The Indian Oil Corporation, Barat Petroleum, Hindustan Petroleum, Mangalore Refinery and Petrochemicals Ltd are set to launch an estimated 10.8 million barrels in May, sources said on condition of anonymity.
The State Refiners, which control about 60% of the five million barrels per day (bpd) for refining power, have combined to import 14.7-14.8 million barrels of Saudi oil per month, sources said.
India, the world’s largest importer and consumer, imports more than 80% of its oil needs and relies heavily on the Middle East.
Strike with rising oil prices, Petroleum Minister Dharmendra Pradhan has repeatedly called on the Organization of Petroleum Exporting Countries (OPEC) and its partners, known as OPEC +, to reduce supply restrictions.
He blamed Saudi voluntary cuts for contributing to rising global oil prices.
OPEC + decided this month to extend more cuts to April. In response to Mr Pradhan’s request, Saudi energy minister Prince Abdulaziz bin Salman suggested that India immerse itself in stockpiles of cheap oil purchased last year.
The department has responded by asking analysts to accelerate their diversity of raw sources and reduce reliance on the Middle East.
The refiners could not reduce oil imports in April from Saudi Arabia as proposals were filed before the OPEC + decision in early March, sources said, adding that the May plans were first and the last May proposals would be known in early April.

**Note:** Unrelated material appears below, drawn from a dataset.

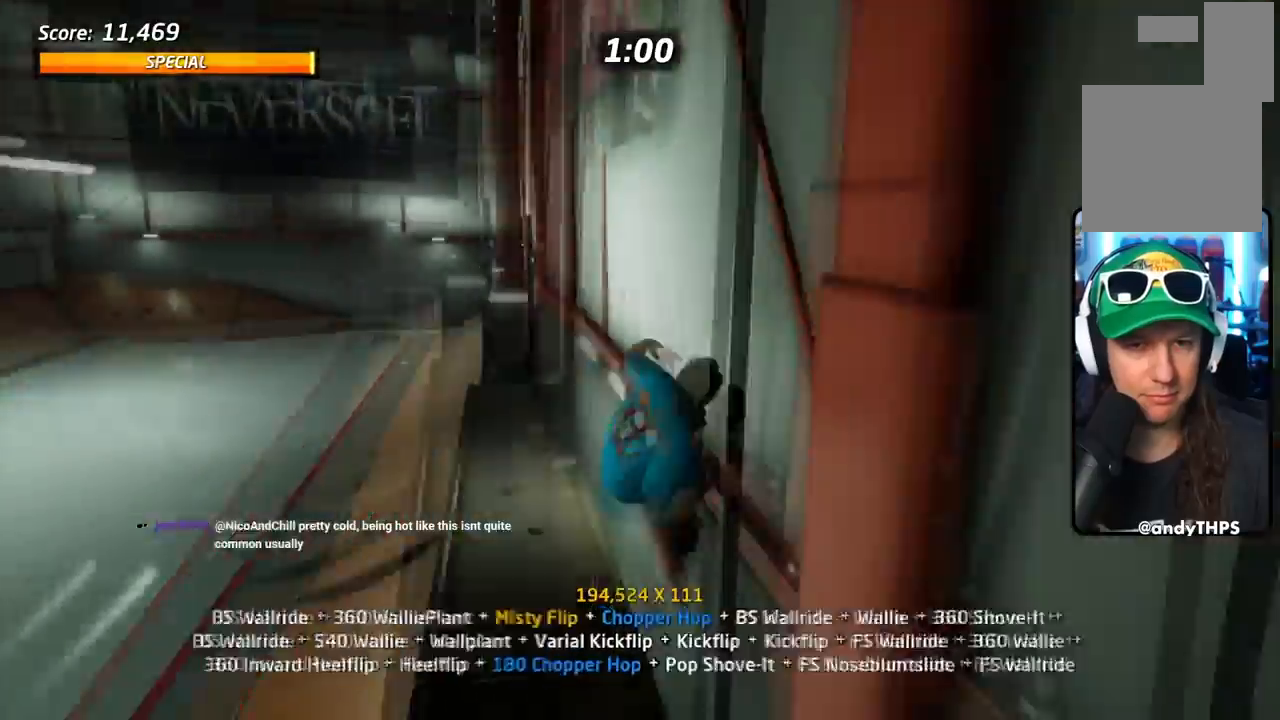
{"buttons": ["CIRCLE", "R1"]}
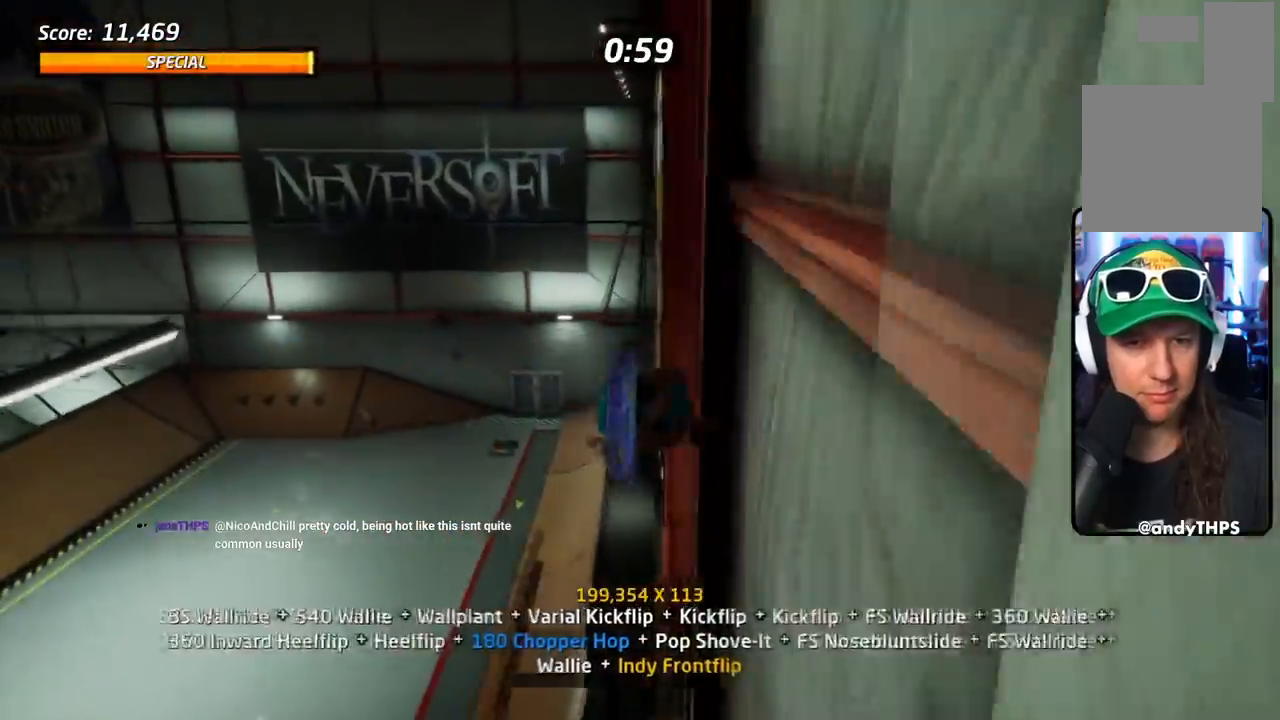
{"buttons": ["SQUARE", "R1", "DPAD_RIGHT"], "events": [[234, "CIRCLE", "up"], [284, "DPAD_RIGHT", "down"], [384, "SQUARE", "down"]]}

Saudi Arabia reduced oil in April for some Asian refiners but maintained the average monthly amount for Indian refiners. The State, however, has denied the need for Indian companies to acquire additional goods.
The Middle East’s share of India’s total imports has already dropped to 22 months in February.
In February, the United States emerged as India’s second-largest supplier after Iraq, while Saudi Arabia, which has been one of India’s two leading suppliers, dropped to No. 1. 4 for the first time since at least January 2006.
Two analysts – IOC and MRPL – also issued tenders demanding oil delivery in May.
“Oil companies are making their own decisions about buying impurities,” the Department of Environmental Affairs told Reuters. State analysts did not respond to Reuters’s request for comment.